Enfin, l’écofascisme et ses diverses déclinaisons nourrissent les développements du dernier chapitre ; la crise écologique alimentant ce que l’auteur appelle « une morale du canot de sauvetage », suivant laquelle, en essayant de sauver tout le monde, on n’arrivera à sauver personne et que les priorités écologiques doivent être définies en termes de hiérarchie ethno-civilisationnelle…

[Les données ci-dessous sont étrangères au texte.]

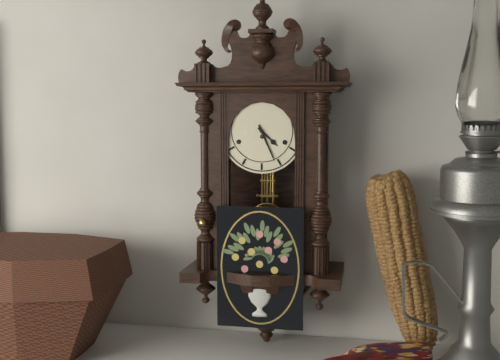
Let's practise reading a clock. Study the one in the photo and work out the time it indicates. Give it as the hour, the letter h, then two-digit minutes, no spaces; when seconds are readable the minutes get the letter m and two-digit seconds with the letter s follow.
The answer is 4h26
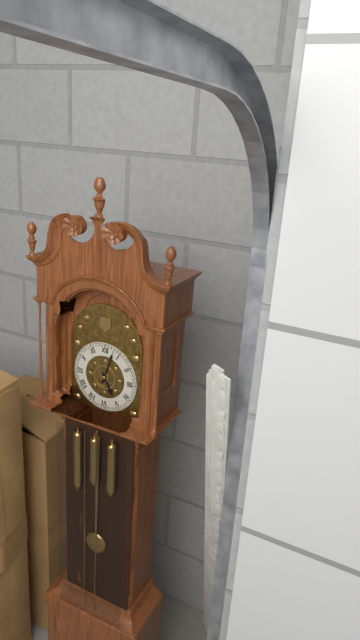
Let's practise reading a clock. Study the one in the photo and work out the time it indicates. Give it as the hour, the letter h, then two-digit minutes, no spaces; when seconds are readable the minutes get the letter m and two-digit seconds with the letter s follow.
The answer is 5h03
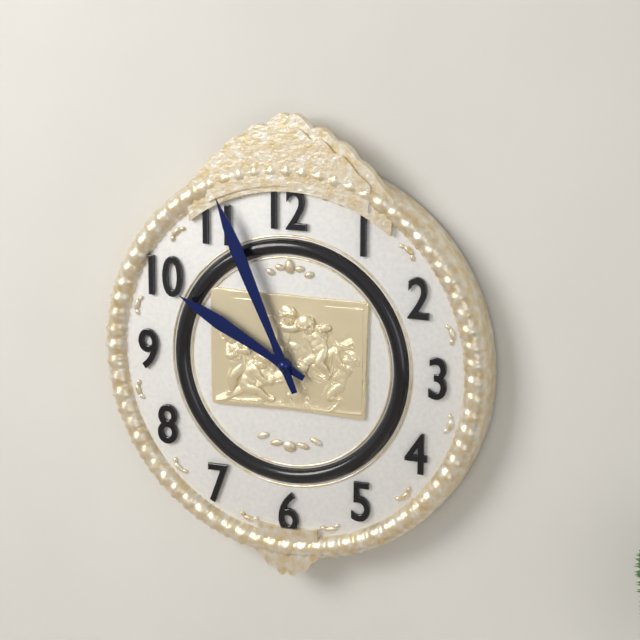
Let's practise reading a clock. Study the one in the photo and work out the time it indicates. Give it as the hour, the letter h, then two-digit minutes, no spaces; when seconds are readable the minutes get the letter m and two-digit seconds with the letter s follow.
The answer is 9h56
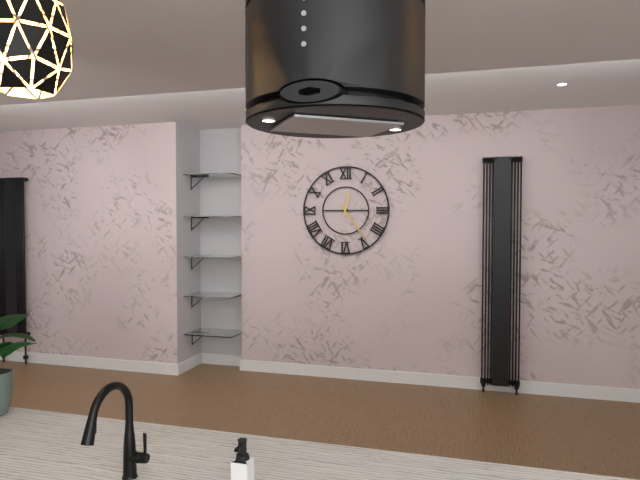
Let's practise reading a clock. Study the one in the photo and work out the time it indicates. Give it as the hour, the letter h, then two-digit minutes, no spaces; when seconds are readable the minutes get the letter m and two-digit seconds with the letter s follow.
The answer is 12h24
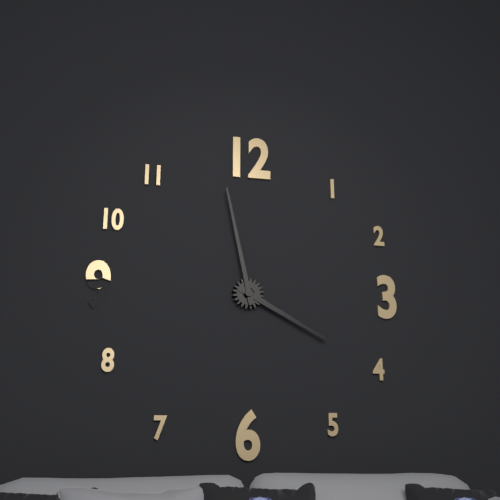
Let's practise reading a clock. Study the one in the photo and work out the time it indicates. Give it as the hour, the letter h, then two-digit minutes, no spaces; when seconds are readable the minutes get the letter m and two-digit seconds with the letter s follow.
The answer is 3h58
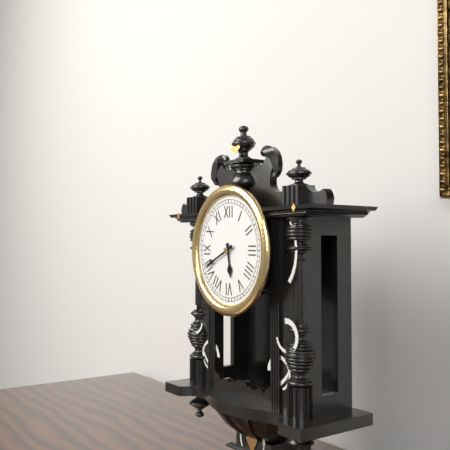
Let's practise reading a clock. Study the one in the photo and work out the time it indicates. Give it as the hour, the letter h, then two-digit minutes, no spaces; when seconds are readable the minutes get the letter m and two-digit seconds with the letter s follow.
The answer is 5h41
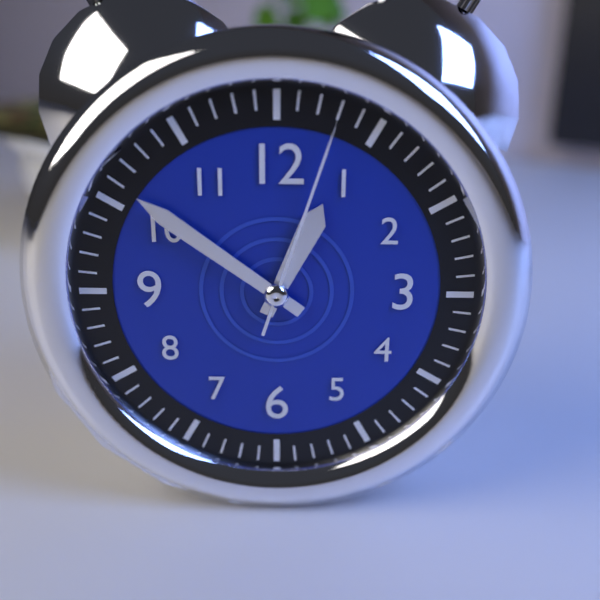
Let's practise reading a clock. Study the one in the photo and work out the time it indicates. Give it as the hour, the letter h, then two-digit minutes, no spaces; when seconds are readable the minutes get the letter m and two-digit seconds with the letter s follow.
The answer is 12h51m03s
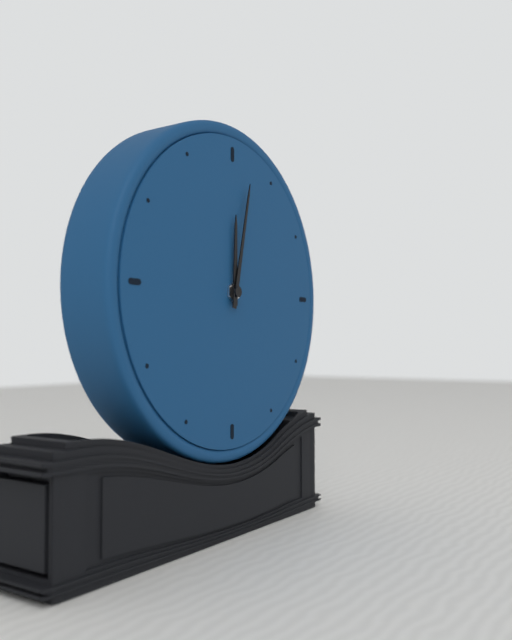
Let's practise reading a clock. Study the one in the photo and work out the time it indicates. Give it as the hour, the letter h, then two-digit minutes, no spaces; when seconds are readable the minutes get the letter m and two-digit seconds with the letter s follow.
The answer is 12h02
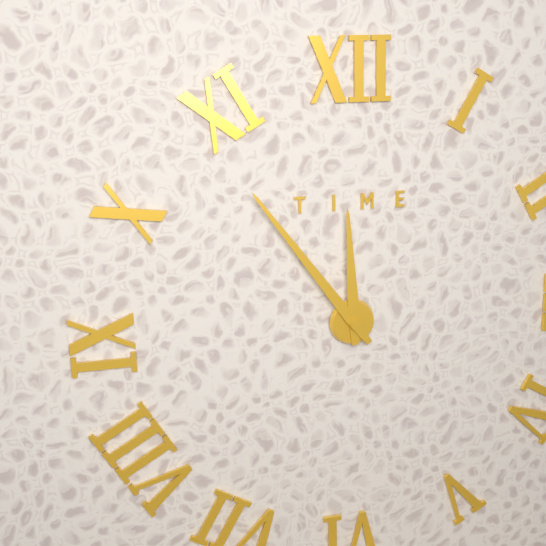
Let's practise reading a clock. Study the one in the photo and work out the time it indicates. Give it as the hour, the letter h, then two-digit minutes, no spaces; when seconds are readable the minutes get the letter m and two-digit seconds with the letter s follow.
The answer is 11h54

Pablo Stefanoni ne se contente pas de cet état des lieux, aussi passionnant à lire qu’angoissant. L’épilogue de son ouvrage tente d’ouvrir des perspectives qui ne passent ni par un populisme réactionnaire ni par un néolibéralisme progressiste entendu comme un mélange d’idéaux émancipateurs tronqués et de formes fatales de financiarisation à l’image de la présidence de Barack Obama, en distinguant les contextes états-unien et européen et à partir du constat qu’il est, aujourd’hui, clairement impossible de construire des majorités populaires sur la base des anciennes identités de gauche. Se référant aux programmes de Bernie Sanders, à celui de Jeremy Corbyn en Grande-Bretagne, Pablo Stefanoni estime possible de renouer avec les revendications matérielles des classes populaires, sans renoncer au projet émancipateur issu du mouvement des droits civiques, de « revitaliser le potentiel transformateur du socialisme démocratique, désormais décliné sur un mode à la fois écologique et social : promouvoir des changements réformistes de manière radicale, être capable de mobiliser des secteurs importants de la population derrière ces objectifs, et, surtout, capter l’enthousiasme et l’imagination des nouvelles générations. » Autrement dit, il s'agit de radicaliser la social - démocratie, tout un programme auquel tout vrai progressiste ne peut qu’adhérer !
Pablo Stefanoni, La rébellion est-elle passée à droite ? Editions originale, 2021, édition française à la Découverte, 2022, Traduction, Marc Saint-Exupéry, 22 euros.